At the risk of belaboring the obvious, Demon's Gate is a fantasy. Its setting is not our own world's Bronze Age, although its geography and climatology are markedly similar. It mirrors European prehistory, but with larger and more developed political units and a higher level of sophistication about certain things, most notably theology. (As far as the latter is concerned, a case can be made for the presence of Zoroastrian-style dualism a thousand years early. After all, in the Demon's Gate world it's real . . . more or less, as Nyrthim would say.) At the same time, the mundane technology of this world—metallurgy, shipbuilding, construction techniques, chariots and their use, and so forth—is as accurate in terms of our current knowledge of the European Bronze Age as conscientious research can make it.

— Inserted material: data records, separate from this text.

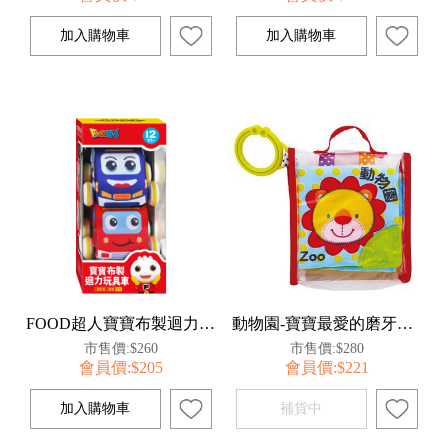
FOOD超人寶寶布製迴力玩具車(消防車、警車)
動物園-寶寶最愛的磨牙布書*新版
市售價:$260
市售價:$280
會員價:$205
會員價:$221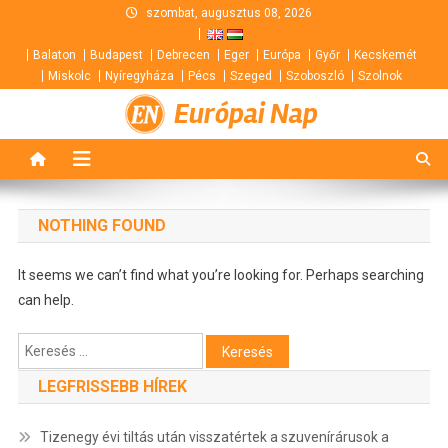
Skip
szombat, augusztus 08, 2026
to
Balaton
Budapest
Debrecen
Eger
Európa
Győr
Kecskemét
content
Miskolc
Nyíregyháza
Pécs
Szeged
Szoboszló
Szolnok
Európai Nap
NOTHING FOUND
It seems we can’t find what you’re looking for. Perhaps searching
can help.
Keresés:
LEGFRISSEBB HÍREK
Tizenegy évi tiltás után visszatértek a szuvenírárusok a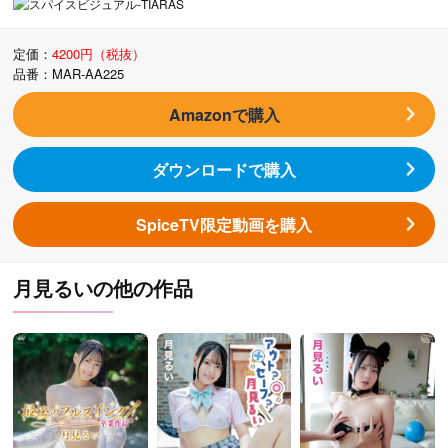
定価：
4200円（税抜）
品番：MAR-AA225
Amazonで購入
ダウンロードで購入
SpiceTV限定動画を購入
月見るいの他の作品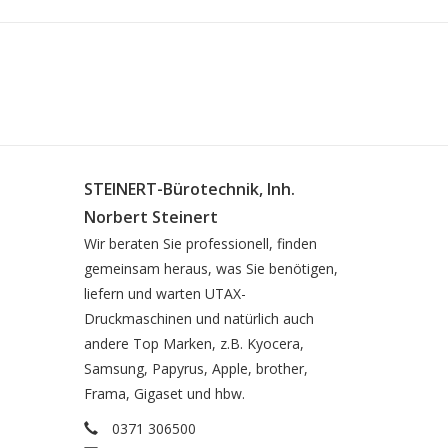
STEINERT-Bürotechnik, Inh.
Norbert Steinert
Wir beraten Sie professionell, finden
gemeinsam heraus, was Sie benötigen,
liefern und warten UTAX-
Druckmaschinen und natürlich auch
andere Top Marken, z.B. Kyocera,
Samsung, Papyrus, Apple, brother,
Frama, Gigaset und hbw.
0371 306500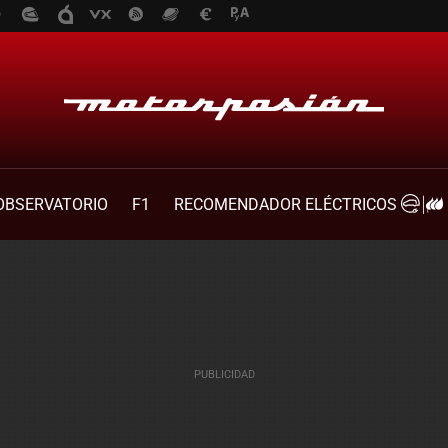
OBSERVATORIO
F1
RECOMENDADOR ELÉCTRICOS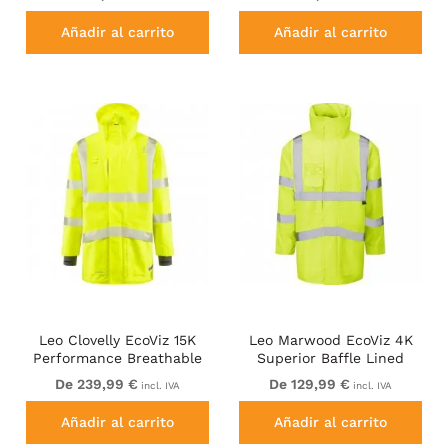
Vis Yellow
Añadir al carrito
Añadir al carrito
Leo Clovelly EcoViz 15K
Leo Marwood EcoViz 4K
Performance Breathable
Superior Baffle Lined
Anorak
Anorak
De 239,99 €
De 129,99 €
incl. IVA
incl. IVA
Añadir al carrito
Añadir al carrito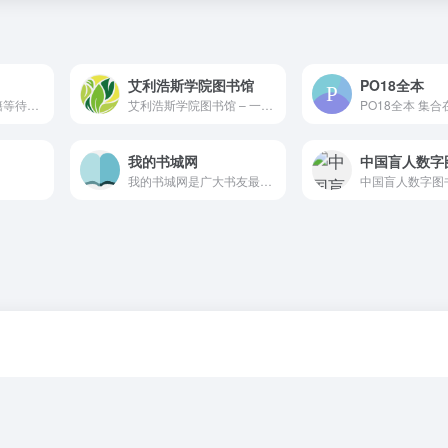
艾利浩斯学院图书馆
PO18全本
大量现代和经典书籍等待您的发现。全部免费，并提供大多数阅读器格式。
艾利浩斯学院图书馆 – 一个幻想风格的小说站
我的书城网
中国盲人数字
我的书城网是广大书友最值得收藏的网络小说阅读网,我的书城网收录了当前最火热的网络小说,我的书城网免费提供高质量的小说最新章节,我的书城网是广大网络小说爱好者的小说阅读网。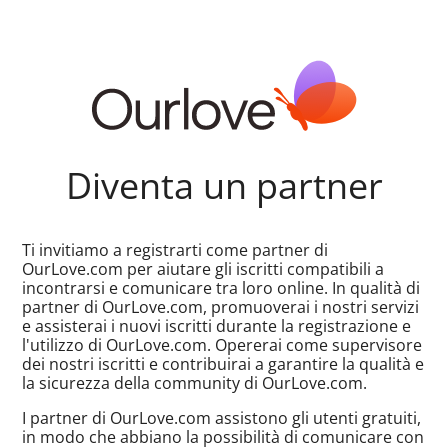
Diventa un partner
Ti invitiamo a registrarti come partner di
OurLove.com per aiutare gli iscritti compatibili a
incontrarsi e comunicare tra loro online. In qualità di
partner di OurLove.com, promuoverai i nostri servizi
e assisterai i nuovi iscritti durante la registrazione e
l'utilizzo di OurLove.com. Opererai come supervisore
dei nostri iscritti e contribuirai a garantire la qualità e
la sicurezza della community di OurLove.com.
I partner di OurLove.com assistono gli utenti gratuiti,
in modo che abbiano la possibilità di comunicare con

The pronunciation of the various languages is fairly self-explanatory. Final vowels are always sounded. The aa combination in Dovnaan words represents an ah sound shading toward aw. In words of Nimosei derivation (including numerous names and loan-words in Ayoliysei, such as "Ayoliysei" itself), iy approximates a shortened one-syllable form of the sound sometimes rendered as aiee.
I make no apologies for using English units of measurement. Metrics would be even more anachronistic. More anachronistic still would be to put fashionable modern sentiments on such subjects as slavery, war, social equality and gender roles into the mouths of the characters.